[Document]
☆ ☆ ☆
1. Introduction

The study of the complex echo characteristics of underwater targets is primarily based on the theory of elastic spherical shell [1, 2], infinite cylindrical shell [3–5], and finite cylindrical shell [6–8] acoustic scattering. In recent years, significant progress has been made in studies on sound scattering of finite cylindrical shells [9–11] with ring ribs and ring-ribbed plates. However, for large-scale underwater complex targets such as submarines, it is difficult to perform accurate theoretical calculation and numerical simulation because of their complex shape and structure.

Experimental research has been performed on pool and lake echo characteristics [12, 13] using models of different scales to verify theoretical research results, which has promoted the development of theoretical prediction and practice. However, because of model size limitations, it is difficult to study ribbed plates, ribs, and other small parts. The more similar the size and material of the model to the actual target are, the closer the echo characteristic to the actual target is, and a large-scale scaled model is an effective method of studying the acoustic reflection characteristics of a target object. Moreover, such a model can achieve strong controllability and provides accurate measurement of target characteristics. This is the primary direction of practice research.

In this study, a high-performance test facility was used to test large-scale underwater complex targets under single base and bistatic conditions. The azimuth and echo intensity of a strong target echo source were predicted using the planar element method. The characteristics of the target echo were studied under the bistatic condition, and the fine feature of target echo energy distribution was studied under the single base condition.

2. Theoretical Analysis and Simulation Analysis

In studies of the large-scale model transmission mechanism of the outer shell and ribbed plate of an actual target, they are approximately regarded as flat plates on two sides of water. Thus, the transmission coefficients of flat plates with different thicknesses are calculated and analyzed. Because a nonpressure shell is thin, energy is transmitted throughout a...
☆ ☆ ☆
[Required task a]
In the introduction on underwater target echoes, rewrite the passage that opens with the words containing "In this study, a" and closes with "single base condition.", swapping "planar element method" for "finite element method".
☆ ☆ ☆
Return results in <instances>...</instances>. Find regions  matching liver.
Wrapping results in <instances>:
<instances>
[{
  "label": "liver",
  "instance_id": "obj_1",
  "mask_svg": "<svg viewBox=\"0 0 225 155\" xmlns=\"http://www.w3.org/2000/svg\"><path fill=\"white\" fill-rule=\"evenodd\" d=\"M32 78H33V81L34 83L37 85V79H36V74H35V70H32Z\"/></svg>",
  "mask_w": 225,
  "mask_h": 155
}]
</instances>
☆ ☆ ☆
[Required task b]
Put every line of the entries above into a Markdown table with the columns "Nr" and "Line". Give each line its own numbered row and leave out the blank lines.

[Worked answer a]
In this study, a high-performance test facility was used to test large-scale underwater complex targets under single base and bistatic conditions. The azimuth and echo intensity of a strong target echo source were predicted using the finite element method. The characteristics of the target echo were studied under the bistatic condition, and the fine feature of target echo energy distribution was studied under the single base condition.

[Worked answer b]
| Nr | Line |
|---|---|
| 1 | Return results in <instances>...</instances>. Find regions  matching liver. |
| 2 | Wrapping results in <instances>: |
| 3 | <instances> |
| 4 | [{ |
| 5 |   "label": "liver", |
| 6 |   "instance_id": "obj_1", |
| 7 |   "mask_svg": "<svg viewBox=\"0 0 225 155\" xmlns=\"http://www.w3.org/2000/svg\"><path fill=\"white\" fill-rule=\"evenodd\" d=\"M32 78H33V81L34 83L37 85V79H36V74H35V70H32Z\"/></svg>", |
| 8 |   "mask_w": 225, |
| 9 |   "mask_h": 155 |
| 10 | }] |
| 11 | </instances> |